::: Material shown

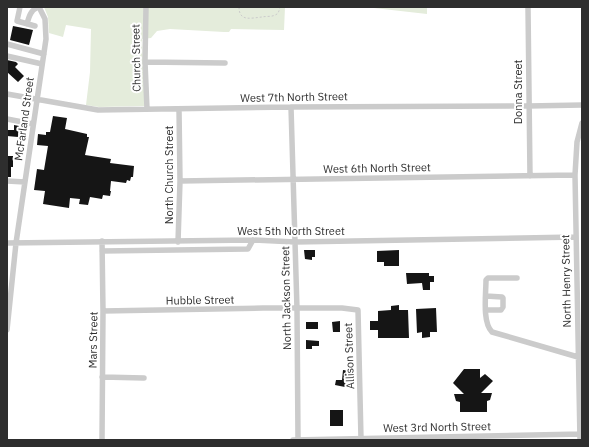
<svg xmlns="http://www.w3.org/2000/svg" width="589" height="447" font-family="'IBM Plex Sans',sans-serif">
<rect width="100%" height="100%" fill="#fff"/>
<path fill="#e4ecdb" d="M 44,7 L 285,7 L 284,30 L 231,29 L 229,32 L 224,32 L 170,29 L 157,31 L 151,38 L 142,39 L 145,106 L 99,107 L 86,105 L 90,72 L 91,29 L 66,25 L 63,37 L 49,33 L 48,17 Z
M 364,7 L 427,7 L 427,14 L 365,7 Z"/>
<path fill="#151515" d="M 13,26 L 33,30 L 29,45 L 10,40 Z
M 7,60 L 16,62 L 18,64 L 15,67 L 24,76 L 18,82 L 7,72 Z
M 53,116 L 67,118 L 65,129 L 87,134 L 87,137 L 89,137 L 85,155 L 111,159 L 110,163 L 134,166 L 133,177 L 131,177 L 130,181 L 127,180 L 126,183 L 111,181 L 110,191 L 111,191 L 110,196 L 103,195 L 102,199 L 90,197 L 88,205 L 79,204 L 80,199 L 70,198 L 69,208 L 43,204 L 45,191 L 34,190 L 37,169 L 44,170 L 48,146 L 37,145 L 38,134 L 46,135 L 46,132 L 50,132 Z
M 14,125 L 19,126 L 18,137 L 7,136 L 7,130 L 14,130 Z
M 7,156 L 13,156 L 13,167 L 11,167 L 11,177 L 7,177 Z
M 304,250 L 315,250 L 315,257 L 312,257 L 312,260 L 305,259 Z
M 399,250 L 399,266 L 384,266 L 384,262 L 377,262 L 377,251 Z
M 406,273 L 429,273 L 429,276 L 434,276 L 434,282 L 430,282 L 430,290 L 423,290 L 422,283 L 407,284 Z
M 399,305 L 399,310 L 408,310 L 409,338 L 378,338 L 378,330 L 370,330 L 370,321 L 378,321 L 378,311 L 391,310 L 391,306 Z
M 436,308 L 437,332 L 430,332 L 430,337 L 422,338 L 422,332 L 417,333 L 416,309 Z
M 340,321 L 340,332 L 333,332 L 332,322 Z
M 306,322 L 318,322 L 318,329 L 306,329 Z
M 306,340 L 319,341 L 319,346 L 312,346 L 312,349 L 306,349 Z
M 464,369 L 480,369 L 480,378 L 485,374 L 493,381 L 481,393 L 492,393 L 490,400 L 487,401 L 487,412 L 460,412 L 460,402 L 456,401 L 454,394 L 464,394 L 453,383 Z
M 343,370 L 351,371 L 350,388 L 335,385 L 336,380 L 342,380 Z
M 330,410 L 343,410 L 343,426 L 330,426 Z"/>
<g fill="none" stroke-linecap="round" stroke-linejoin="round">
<path stroke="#cbcbcb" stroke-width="1" stroke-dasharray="2 2" stroke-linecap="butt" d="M 239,7 C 239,22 251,18 262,17 C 266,16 272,17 275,15 C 279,14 279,10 280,7"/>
<path stroke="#cbcbcb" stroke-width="5.5" d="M 20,7 L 17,21 L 35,26
M 146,7 L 145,62 L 147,109
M 528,7 L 530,176
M 27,24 C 29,16 31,10 38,7
M 7,44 L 44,54
M 7,56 L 42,64
M 145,62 L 225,63
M 7,94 L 98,110 L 291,107 L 528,106 L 582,105
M 291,107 L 297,309 L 298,440
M 7,119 L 33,124
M 7,181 L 25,182
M 180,181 L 575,175
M 102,241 L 103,311 L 102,440
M 178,242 L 180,181 L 179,109
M 7,243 L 253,240 L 295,242 L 576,237
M 102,251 L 248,249 L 253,240
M 517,278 L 488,278 L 486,280 C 486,294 482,322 492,332 L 578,357
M 486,310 L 501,310 L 503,307 L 503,298 L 502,297 L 486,296
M 103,311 L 263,308 L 342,308 L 358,310 L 361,439
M 7,330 L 16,243 L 46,39 L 45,19 L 39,7
M 102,377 L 144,378
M 293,440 L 582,434
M 580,440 L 575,175 L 577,142 L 582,123"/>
</g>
<g text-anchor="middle" stroke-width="4" stroke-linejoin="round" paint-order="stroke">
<g font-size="11" fill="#2e2e2e" stroke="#fff">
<text transform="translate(136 58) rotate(-91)" y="4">Church Street</text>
<text transform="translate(518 92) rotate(-90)" y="4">Donna Street</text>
<text transform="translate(294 97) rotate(-1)" y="4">West 7th North Street</text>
<text transform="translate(24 119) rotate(-82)" y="4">McFarland Street</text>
<text transform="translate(377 168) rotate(-1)" y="4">West 6th North Street</text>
<text transform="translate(169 175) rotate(-90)" y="4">North Church Street</text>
<text x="291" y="235">West 5th North Street</text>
<text transform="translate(566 281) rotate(-91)" y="4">North Henry Street</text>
<text transform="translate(286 298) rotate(-91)" y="4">North Jackson Street</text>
<text transform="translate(200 300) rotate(-1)" y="4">Hubble Street</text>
<text transform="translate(93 340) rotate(-89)" y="4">Mars Street</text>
<text transform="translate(349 356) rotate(-92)" y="4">Allison Street</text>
<text transform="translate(437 427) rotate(-1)" y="4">West 3rd North Street</text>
</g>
</g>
<rect width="589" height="447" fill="none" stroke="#2e2e2e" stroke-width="16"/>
</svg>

::::::

Could you repeat all of the entries exactly, without any of the images?

<svg xmlns="http://www.w3.org/2000/svg" width="589" height="447" font-family="'IBM Plex Sans',sans-serif">
<rect width="100%" height="100%" fill="#fff"/>
<path fill="#e4ecdb" d="M 44,7 L 285,7 L 284,30 L 231,29 L 229,32 L 224,32 L 170,29 L 157,31 L 151,38 L 142,39 L 145,106 L 99,107 L 86,105 L 90,72 L 91,29 L 66,25 L 63,37 L 49,33 L 48,17 Z
M 364,7 L 427,7 L 427,14 L 365,7 Z"/>
<path fill="#151515" d="M 13,26 L 33,30 L 29,45 L 10,40 Z
M 7,60 L 16,62 L 18,64 L 15,67 L 24,76 L 18,82 L 7,72 Z
M 53,116 L 67,118 L 65,129 L 87,134 L 87,137 L 89,137 L 85,155 L 111,159 L 110,163 L 134,166 L 133,177 L 131,177 L 130,181 L 127,180 L 126,183 L 111,181 L 110,191 L 111,191 L 110,196 L 103,195 L 102,199 L 90,197 L 88,205 L 79,204 L 80,199 L 70,198 L 69,208 L 43,204 L 45,191 L 34,190 L 37,169 L 44,170 L 48,146 L 37,145 L 38,134 L 46,135 L 46,132 L 50,132 Z
M 14,125 L 19,126 L 18,137 L 7,136 L 7,130 L 14,130 Z
M 7,156 L 13,156 L 13,167 L 11,167 L 11,177 L 7,177 Z
M 304,250 L 315,250 L 315,257 L 312,257 L 312,260 L 305,259 Z
M 399,250 L 399,266 L 384,266 L 384,262 L 377,262 L 377,251 Z
M 406,273 L 429,273 L 429,276 L 434,276 L 434,282 L 430,282 L 430,290 L 423,290 L 422,283 L 407,284 Z
M 399,305 L 399,310 L 408,310 L 409,338 L 378,338 L 378,330 L 370,330 L 370,321 L 378,321 L 378,311 L 391,310 L 391,306 Z
M 436,308 L 437,332 L 430,332 L 430,337 L 422,338 L 422,332 L 417,333 L 416,309 Z
M 340,321 L 340,332 L 333,332 L 332,322 Z
M 306,322 L 318,322 L 318,329 L 306,329 Z
M 306,340 L 319,341 L 319,346 L 312,346 L 312,349 L 306,349 Z
M 464,369 L 480,369 L 480,378 L 485,374 L 493,381 L 481,393 L 492,393 L 490,400 L 487,401 L 487,412 L 460,412 L 460,402 L 456,401 L 454,394 L 464,394 L 453,383 Z
M 343,370 L 351,371 L 350,388 L 335,385 L 336,380 L 342,380 Z
M 330,410 L 343,410 L 343,426 L 330,426 Z"/>
<g fill="none" stroke-linecap="round" stroke-linejoin="round">
<path stroke="#cbcbcb" stroke-width="1" stroke-dasharray="2 2" stroke-linecap="butt" d="M 239,7 C 239,22 251,18 262,17 C 266,16 272,17 275,15 C 279,14 279,10 280,7"/>
<path stroke="#cbcbcb" stroke-width="5.5" d="M 20,7 L 17,21 L 35,26
M 146,7 L 145,62 L 147,109
M 528,7 L 530,176
M 27,24 C 29,16 31,10 38,7
M 7,44 L 44,54
M 7,56 L 42,64
M 145,62 L 225,63
M 7,94 L 98,110 L 291,107 L 528,106 L 582,105
M 291,107 L 297,309 L 298,440
M 7,119 L 33,124
M 7,181 L 25,182
M 180,181 L 575,175
M 102,241 L 103,311 L 102,440
M 178,242 L 180,181 L 179,109
M 7,243 L 253,240 L 295,242 L 576,237
M 102,251 L 248,249 L 253,240
M 517,278 L 488,278 L 486,280 C 486,294 482,322 492,332 L 578,357
M 486,310 L 501,310 L 503,307 L 503,298 L 502,297 L 486,296
M 103,311 L 263,308 L 342,308 L 358,310 L 361,439
M 7,330 L 16,243 L 46,39 L 45,19 L 39,7
M 102,377 L 144,378
M 293,440 L 582,434
M 580,440 L 575,175 L 577,142 L 582,123"/>
</g>
<g text-anchor="middle" stroke-width="4" stroke-linejoin="round" paint-order="stroke">
<g font-size="11" fill="#2e2e2e" stroke="#fff">
<text transform="translate(136 58) rotate(-91)" y="4">Church Street</text>
<text transform="translate(518 92) rotate(-90)" y="4">Donna Street</text>
<text transform="translate(294 97) rotate(-1)" y="4">West 7th North Street</text>
<text transform="translate(24 119) rotate(-82)" y="4">McFarland Street</text>
<text transform="translate(377 168) rotate(-1)" y="4">West 6th North Street</text>
<text transform="translate(169 175) rotate(-90)" y="4">North Church Street</text>
<text x="291" y="235">West 5th North Street</text>
<text transform="translate(566 281) rotate(-91)" y="4">North Henry Street</text>
<text transform="translate(286 298) rotate(-91)" y="4">North Jackson Street</text>
<text transform="translate(200 300) rotate(-1)" y="4">Hubble Street</text>
<text transform="translate(93 340) rotate(-89)" y="4">Mars Street</text>
<text transform="translate(349 356) rotate(-92)" y="4">Allison Street</text>
<text transform="translate(437 427) rotate(-1)" y="4">West 3rd North Street</text>
</g>
</g>
<rect width="589" height="447" fill="none" stroke="#2e2e2e" stroke-width="16"/>
</svg>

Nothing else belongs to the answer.